FIGS. 7A-7C show the fracture geometry for both hydraulic and natural fractures, the location of the horizontal wells, and the reservoir domain. FIG. 7A shows the hydraulic fracture geometry. The upper horizontal bar represents the horizontal producer. The lower bar represents the horizontal injector. The planes indicate the multi-stage hydraulic fractures. FIG. 7B shows the natural fracture geometry. The dimension of the tight-gas reservoir model is 1000×1300×120 ft. In this case, a thermal EDFM model embodiment was employed. FIG. 7C shows the hydraulic fractures along the injector and along the producer, in the natural fracture reservoir network. A uniform grid block size 10×10×40 ft was used. The reservoir matrix was hot dry rock with a low permeability 0.0017 mD. The initial water saturation was 1.0, which means the pore volume of the matrix was filled with water.
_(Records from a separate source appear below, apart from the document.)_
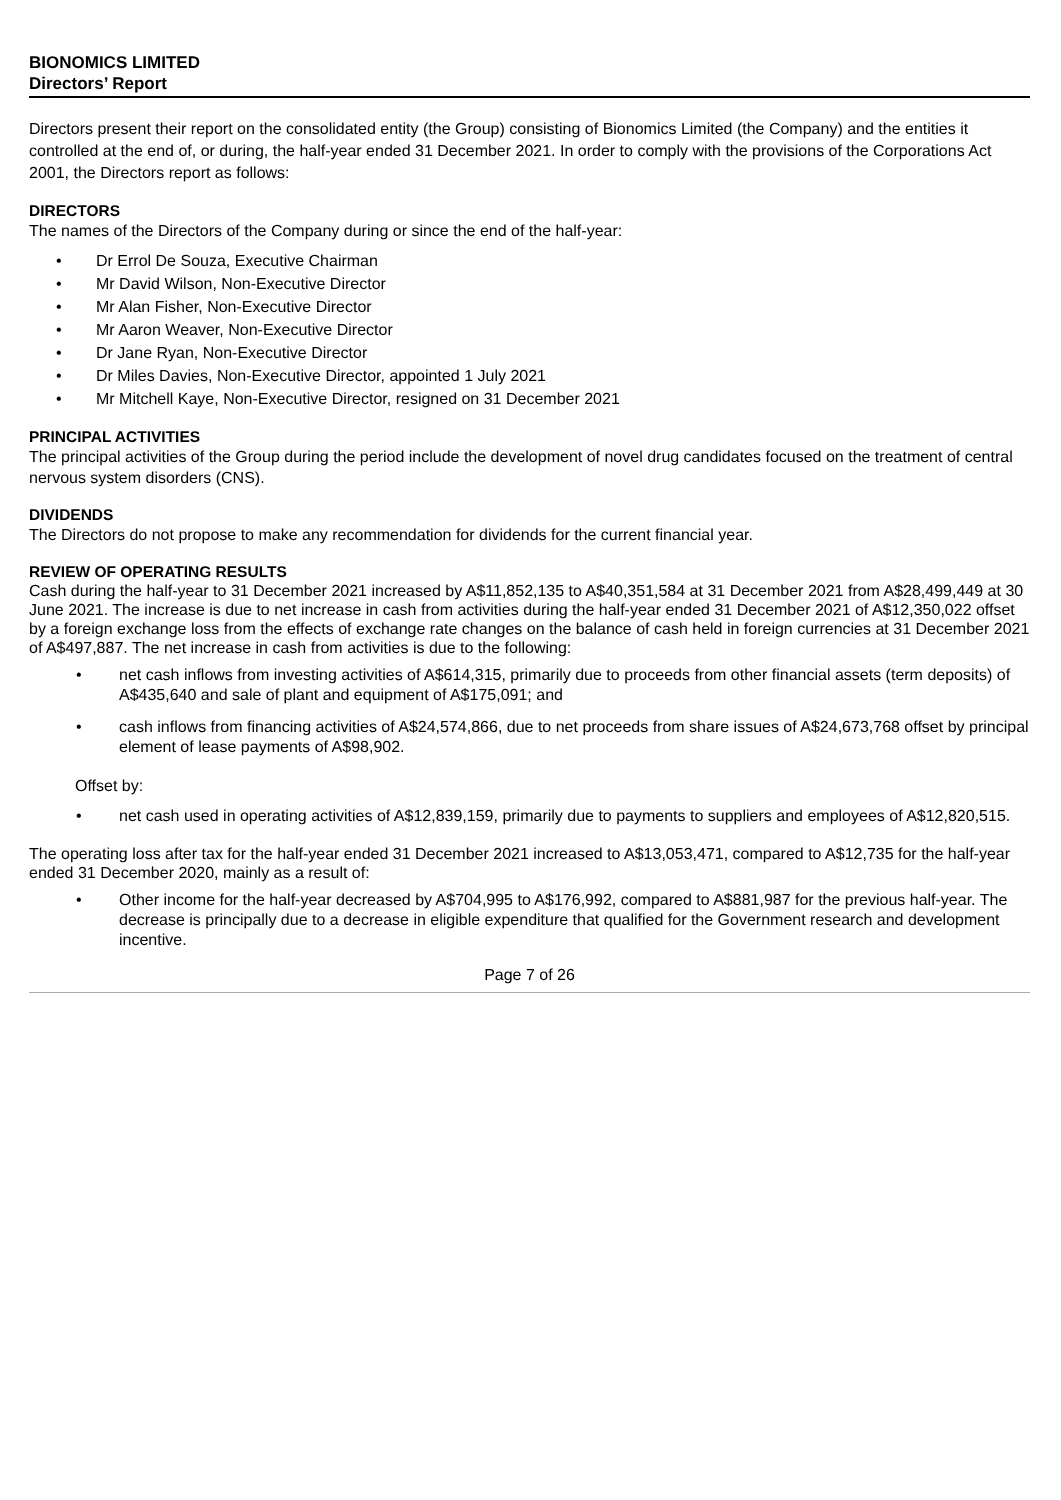BIONOMICS LIMITED
Directors’ Report
Directors present their report on the consolidated entity (the Group) consisting of Bionomics Limited (the Company) and the entities it controlled at the end of, or during, the half-year ended 31 December 2021. In order to comply with the provisions of the Corporations Act 2001, the Directors report as follows:
DIRECTORS
The names of the Directors of the Company during or since the end of the half-year:
• Dr Errol De Souza, Executive Chairman
• Mr David Wilson, Non-Executive Director
• Mr Alan Fisher, Non-Executive Director
• Mr Aaron Weaver, Non-Executive Director
• Dr Jane Ryan, Non-Executive Director
• Dr Miles Davies, Non-Executive Director, appointed 1 July 2021
• Mr Mitchell Kaye, Non-Executive Director, resigned on 31 December 2021
PRINCIPAL ACTIVITIES
The principal activities of the Group during the period include the development of novel drug candidates focused on the treatment of central nervous system disorders (CNS).
DIVIDENDS
The Directors do not propose to make any recommendation for dividends for the current financial year.
REVIEW OF OPERATING RESULTS
Cash during the half-year to 31 December 2021 increased by A$11,852,135 to A$40,351,584 at 31 December 2021 from A$28,499,449 at 30 June 2021. The increase is due to net increase in cash from activities during the half-year ended 31 December 2021 of A$12,350,022 offset by a foreign exchange loss from the effects of exchange rate changes on the balance of cash held in foreign currencies at 31 December 2021 of A$497,887. The net increase in cash from activities is due to the following:
• net cash inflows from investing activities of A$614,315, primarily due to proceeds from other financial assets (term deposits) of A$435,640 and sale of plant and equipment of A$175,091; and
• cash inflows from financing activities of A$24,574,866, due to net proceeds from share issues of A$24,673,768 offset by principal element of lease payments of A$98,902.
Offset by:
• net cash used in operating activities of A$12,839,159, primarily due to payments to suppliers and employees of A$12,820,515.
The operating loss after tax for the half-year ended 31 December 2021 increased to A$13,053,471, compared to A$12,735 for the half-year ended 31 December 2020, mainly as a result of:
• Other income for the half-year decreased by A$704,995 to A$176,992, compared to A$881,987 for the previous half-year. The decrease is principally due to a decrease in eligible expenditure that qualified for the Government research and development incentive.
Page 7 of 26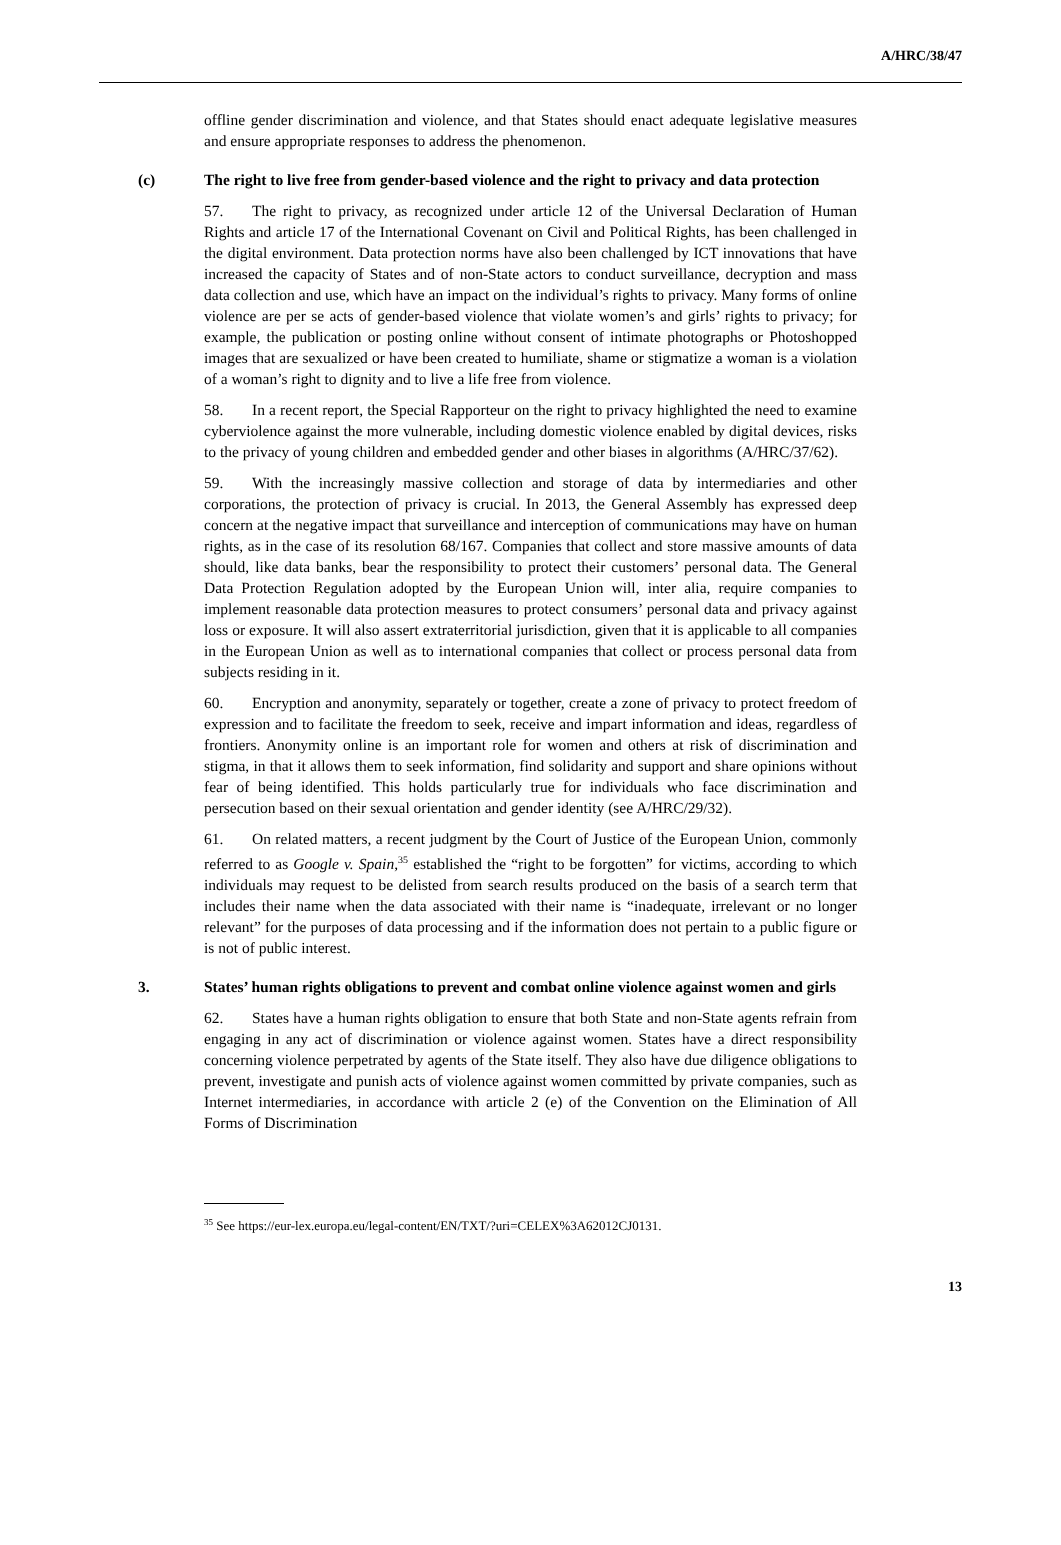A/HRC/38/47
offline gender discrimination and violence, and that States should enact adequate legislative measures and ensure appropriate responses to address the phenomenon.
(c) The right to live free from gender-based violence and the right to privacy and data protection
57. The right to privacy, as recognized under article 12 of the Universal Declaration of Human Rights and article 17 of the International Covenant on Civil and Political Rights, has been challenged in the digital environment. Data protection norms have also been challenged by ICT innovations that have increased the capacity of States and of non-State actors to conduct surveillance, decryption and mass data collection and use, which have an impact on the individual’s rights to privacy. Many forms of online violence are per se acts of gender-based violence that violate women’s and girls’ rights to privacy; for example, the publication or posting online without consent of intimate photographs or Photoshopped images that are sexualized or have been created to humiliate, shame or stigmatize a woman is a violation of a woman’s right to dignity and to live a life free from violence.
58. In a recent report, the Special Rapporteur on the right to privacy highlighted the need to examine cyberviolence against the more vulnerable, including domestic violence enabled by digital devices, risks to the privacy of young children and embedded gender and other biases in algorithms (A/HRC/37/62).
59. With the increasingly massive collection and storage of data by intermediaries and other corporations, the protection of privacy is crucial. In 2013, the General Assembly has expressed deep concern at the negative impact that surveillance and interception of communications may have on human rights, as in the case of its resolution 68/167. Companies that collect and store massive amounts of data should, like data banks, bear the responsibility to protect their customers’ personal data. The General Data Protection Regulation adopted by the European Union will, inter alia, require companies to implement reasonable data protection measures to protect consumers’ personal data and privacy against loss or exposure. It will also assert extraterritorial jurisdiction, given that it is applicable to all companies in the European Union as well as to international companies that collect or process personal data from subjects residing in it.
60. Encryption and anonymity, separately or together, create a zone of privacy to protect freedom of expression and to facilitate the freedom to seek, receive and impart information and ideas, regardless of frontiers. Anonymity online is an important role for women and others at risk of discrimination and stigma, in that it allows them to seek information, find solidarity and support and share opinions without fear of being identified. This holds particularly true for individuals who face discrimination and persecution based on their sexual orientation and gender identity (see A/HRC/29/32).
61. On related matters, a recent judgment by the Court of Justice of the European Union, commonly referred to as Google v. Spain,<sup>35</sup> established the “right to be forgotten” for victims, according to which individuals may request to be delisted from search results produced on the basis of a search term that includes their name when the data associated with their name is “inadequate, irrelevant or no longer relevant” for the purposes of data processing and if the information does not pertain to a public figure or is not of public interest.
3. States’ human rights obligations to prevent and combat online violence against women and girls
62. States have a human rights obligation to ensure that both State and non-State agents refrain from engaging in any act of discrimination or violence against women. States have a direct responsibility concerning violence perpetrated by agents of the State itself. They also have due diligence obligations to prevent, investigate and punish acts of violence against women committed by private companies, such as Internet intermediaries, in accordance with article 2 (e) of the Convention on the Elimination of All Forms of Discrimination
<sup>35</sup> See https://eur-lex.europa.eu/legal-content/EN/TXT/?uri=CELEX%3A62012CJ0131.
13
Therefore, there was a single water phase during injection and production. The initial reservoir temperature was 500° F. A horizontal injector and producer penetrate through the center of each hydraulic fracture. The well spacing between the injector and producer was 410 ft. The initial reservoir pressure was 3000 psi. The wellbore was operated at 1500 psi bottom-hole pressure. The injector was operated at 1000 STB/day.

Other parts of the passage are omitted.